For the public relations professional, spin is a four letter word. But you won’t find it on any list of words you can’t say on television. The FCC, despite what you may think, has no such list. Yet, the agency responsible for regulating broadcasters has levied many a fine at radio and TV stations which dared to air “profane” language and images, based on complaints that “community standards” were violated.
The Fox television network is putting this 70-year-old policy to the test. The U.S. Supreme Court heard arguments this past week on the government’s power to regulate profanity and nudity on broadcast television. Fox argues that the FCC’s indecency policy is unconstitutionally vague and violates the First Amendment’s free speech rights. This same argument came before the high court in 1978 during the FCC vs. Pacifica Foundation. That was the case in which Pacifica, the operator of New York radio station WBAI, argued that the First Amendment protected its right to broadcast comedian George Carlin’s “Filthy Words” routine. The court’s ruling, in effect, limited the hours in which “unwanted speech” could be heard on the public airwaves, hours when children would be least likely to hear it.
Students in my Mass Media History class recently had a spirited debate about this, with almost all surprisingly supporting the idea of restricting some of the language on broadcast radio and TV. But they mostly agreed that if such restrictions are in place, there should be a very specific list of taboo words and images. As impractical as this may be, they believe this would be fair and constitutional.

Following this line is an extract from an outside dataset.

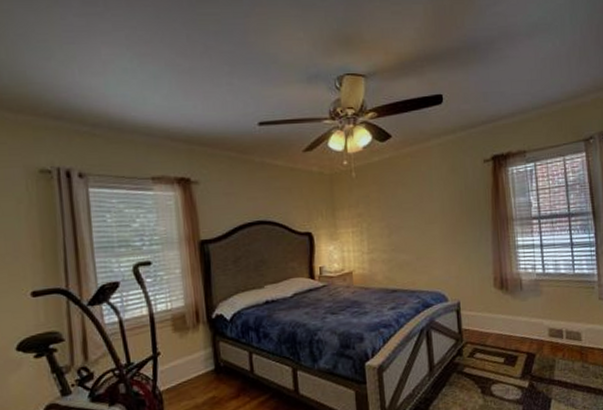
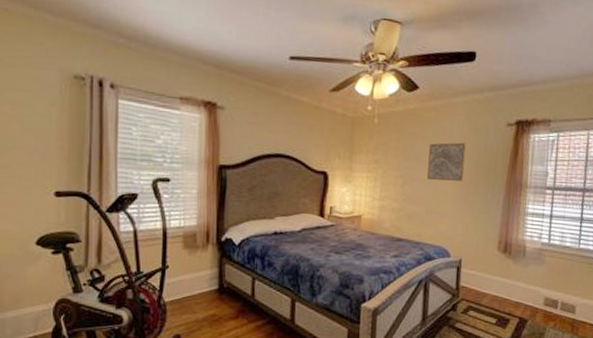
wall art: none [410,184,449,226] -> present [427,142,467,182]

Before his death in 2008, George Carlin often said that these were just words, words that our society somehow became hung up on, and we all needed to get over it. Philosophically, I agree. But as the father of four grown children, and now as a new grandfather, I still like the idea of a safe harbor: a time and place on the public airwaves free from four-letter words. The art of crafting good words is job of the talented PR practitioner; I wonder if we should just leave the foul words to the people who write for cable TV. Your thoughts?